Dvorkin agrees, although he believes there’s a legitimate concern that government regulation of information on the internet may be a slippery slope towards undemocratic suppression of freedom of speech. “It’s going to be very difficult for governments to come up with plans that will have the credibility of being a benign oversight,” he says.
Facebook CEO Mark Zuckerberg testifies at a 2018 Senate hearing in which he warned of an “arms race” against Russian disinformation (Getty)
POLICING THE INTERNET
The other problem is simply one of logistics: there aren’t enough people to effectively monitor the internet, whether you’re a government or a social media giant. Which brings us back to ethically designed and transparently supervised automated systems. “What’s likely going to happen is that government oversight will depend on algorithms that will contain trigger mechanisms set off by certain words or phrases,” says Dvorkin, who points to recently enacted and soon-to-come legislation that uses algorithms for similar purposes in Europe and Australia. For example, France passed a law in 2018 to fight misinformation during elections and Australia is introducing new regulatory powers to combat mis- and disinformation on social media platforms later this year. Dvorkin adds, “A similar sort of technical oversight will eventually be imposed in North America.

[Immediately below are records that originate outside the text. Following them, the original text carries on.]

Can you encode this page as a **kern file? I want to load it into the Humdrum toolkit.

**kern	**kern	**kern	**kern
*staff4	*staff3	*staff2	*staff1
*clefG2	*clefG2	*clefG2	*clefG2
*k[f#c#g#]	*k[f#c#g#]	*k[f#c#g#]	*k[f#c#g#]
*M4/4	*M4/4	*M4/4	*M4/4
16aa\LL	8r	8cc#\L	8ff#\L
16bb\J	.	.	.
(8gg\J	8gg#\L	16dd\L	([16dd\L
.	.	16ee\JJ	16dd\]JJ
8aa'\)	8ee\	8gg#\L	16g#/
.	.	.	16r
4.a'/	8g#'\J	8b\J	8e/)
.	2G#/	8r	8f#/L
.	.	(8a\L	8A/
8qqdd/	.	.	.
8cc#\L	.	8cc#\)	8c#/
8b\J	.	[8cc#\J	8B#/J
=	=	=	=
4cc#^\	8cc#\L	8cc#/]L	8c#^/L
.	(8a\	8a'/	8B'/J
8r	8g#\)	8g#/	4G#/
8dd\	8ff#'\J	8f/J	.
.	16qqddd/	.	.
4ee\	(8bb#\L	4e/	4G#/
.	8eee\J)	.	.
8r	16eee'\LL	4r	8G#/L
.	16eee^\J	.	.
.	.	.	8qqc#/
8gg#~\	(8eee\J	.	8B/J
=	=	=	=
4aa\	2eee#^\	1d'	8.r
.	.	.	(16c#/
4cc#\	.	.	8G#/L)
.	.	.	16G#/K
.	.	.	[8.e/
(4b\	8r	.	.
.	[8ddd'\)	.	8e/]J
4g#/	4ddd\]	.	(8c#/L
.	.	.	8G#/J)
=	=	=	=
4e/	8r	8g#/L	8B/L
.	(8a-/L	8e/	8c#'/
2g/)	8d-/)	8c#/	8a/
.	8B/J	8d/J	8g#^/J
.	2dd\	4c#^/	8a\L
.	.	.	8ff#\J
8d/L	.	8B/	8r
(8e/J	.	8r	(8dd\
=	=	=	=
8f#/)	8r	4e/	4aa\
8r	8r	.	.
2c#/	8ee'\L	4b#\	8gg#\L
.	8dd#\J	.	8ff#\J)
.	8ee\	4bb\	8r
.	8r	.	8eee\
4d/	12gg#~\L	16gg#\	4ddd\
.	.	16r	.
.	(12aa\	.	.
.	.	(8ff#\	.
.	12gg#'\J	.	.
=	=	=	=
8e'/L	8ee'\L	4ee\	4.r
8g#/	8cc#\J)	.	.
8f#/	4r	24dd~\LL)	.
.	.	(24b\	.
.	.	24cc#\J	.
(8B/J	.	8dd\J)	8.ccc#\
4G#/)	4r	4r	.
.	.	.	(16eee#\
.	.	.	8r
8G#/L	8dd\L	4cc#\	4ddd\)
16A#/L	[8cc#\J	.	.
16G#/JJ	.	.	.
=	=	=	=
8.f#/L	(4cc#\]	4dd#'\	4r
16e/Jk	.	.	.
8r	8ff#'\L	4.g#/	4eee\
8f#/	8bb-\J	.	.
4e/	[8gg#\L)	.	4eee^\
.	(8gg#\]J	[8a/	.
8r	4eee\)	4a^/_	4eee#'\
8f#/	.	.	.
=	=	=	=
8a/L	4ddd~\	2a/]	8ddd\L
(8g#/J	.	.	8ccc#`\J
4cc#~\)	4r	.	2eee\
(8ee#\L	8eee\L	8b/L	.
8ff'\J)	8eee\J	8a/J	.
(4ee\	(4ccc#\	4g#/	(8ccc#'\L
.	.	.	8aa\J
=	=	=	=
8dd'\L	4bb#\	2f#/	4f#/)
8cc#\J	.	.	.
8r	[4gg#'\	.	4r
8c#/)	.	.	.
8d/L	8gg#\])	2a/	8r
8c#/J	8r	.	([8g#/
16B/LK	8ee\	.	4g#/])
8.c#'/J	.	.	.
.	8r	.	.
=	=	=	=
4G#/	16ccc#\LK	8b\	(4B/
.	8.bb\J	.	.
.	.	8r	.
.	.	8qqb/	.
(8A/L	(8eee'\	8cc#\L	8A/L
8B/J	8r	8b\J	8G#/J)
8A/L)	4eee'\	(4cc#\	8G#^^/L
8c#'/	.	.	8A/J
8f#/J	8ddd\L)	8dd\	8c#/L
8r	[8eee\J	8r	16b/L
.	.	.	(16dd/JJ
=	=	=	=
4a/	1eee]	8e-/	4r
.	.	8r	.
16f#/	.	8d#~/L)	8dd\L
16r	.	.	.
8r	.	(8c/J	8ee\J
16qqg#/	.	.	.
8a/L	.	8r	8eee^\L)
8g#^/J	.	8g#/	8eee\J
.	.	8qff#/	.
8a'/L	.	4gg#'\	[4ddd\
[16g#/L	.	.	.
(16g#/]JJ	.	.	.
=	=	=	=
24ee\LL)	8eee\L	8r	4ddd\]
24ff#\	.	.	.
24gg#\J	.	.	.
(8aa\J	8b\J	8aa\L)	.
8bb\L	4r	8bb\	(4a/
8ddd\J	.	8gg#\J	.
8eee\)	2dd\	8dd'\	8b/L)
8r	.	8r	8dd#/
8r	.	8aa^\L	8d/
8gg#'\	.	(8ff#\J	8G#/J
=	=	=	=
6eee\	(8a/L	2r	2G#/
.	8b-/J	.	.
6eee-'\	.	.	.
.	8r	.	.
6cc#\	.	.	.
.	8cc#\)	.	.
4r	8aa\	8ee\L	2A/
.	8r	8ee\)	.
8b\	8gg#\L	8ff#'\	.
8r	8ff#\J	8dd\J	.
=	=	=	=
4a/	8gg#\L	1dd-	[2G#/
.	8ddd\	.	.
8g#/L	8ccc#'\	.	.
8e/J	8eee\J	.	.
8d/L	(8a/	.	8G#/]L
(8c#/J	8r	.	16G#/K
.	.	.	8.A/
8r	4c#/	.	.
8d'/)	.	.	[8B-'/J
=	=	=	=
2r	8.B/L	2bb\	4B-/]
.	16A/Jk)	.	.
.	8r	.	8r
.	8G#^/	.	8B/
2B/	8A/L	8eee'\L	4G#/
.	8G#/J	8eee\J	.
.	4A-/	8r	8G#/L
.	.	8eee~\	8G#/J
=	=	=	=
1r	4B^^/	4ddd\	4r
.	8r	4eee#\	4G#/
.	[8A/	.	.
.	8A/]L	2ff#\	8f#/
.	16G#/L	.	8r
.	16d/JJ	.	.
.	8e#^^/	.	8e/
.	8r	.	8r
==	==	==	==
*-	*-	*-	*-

The Canadian government is currently proposing the regulation of digital platforms with Bill C-11 (commonly known as the Online Streaming Act), but we’re still in the thick of it right now, so we’re just going to have to feel our way in the dark a little bit.”
The Friedrichs are closely following these developments. Ultimately though, they say the responsibility to mitigate bias and mis- and disinformation begins and ends with individuals. “CPAs need to have an inquiring mind and engage their professional skepticism,” says Brian Friedrich, adding that CPAs should go back to the original source whenever possible. “Before utilizing and distributing information, CPAs should proactively consider other points of view and challenge their own beliefs so they can make the most well-informed decision possible.”
Laura Friedrich also recommends a more flexible and open-ended approach tailored to the dynamic needs of today’s business world, especially in vital but relatively nascent areas like sustainability. “The profession has branded itself in a way that asserts CPAs always provide the solutions, but we need to accept that we might not always have all the answers in these complex times,” she says. “Instead, we need to set expectations by establishing ourselves as the professionals who can come up with a solid and responsibly informed plan of action to find a way forward through uncertainty in a meaningful way.”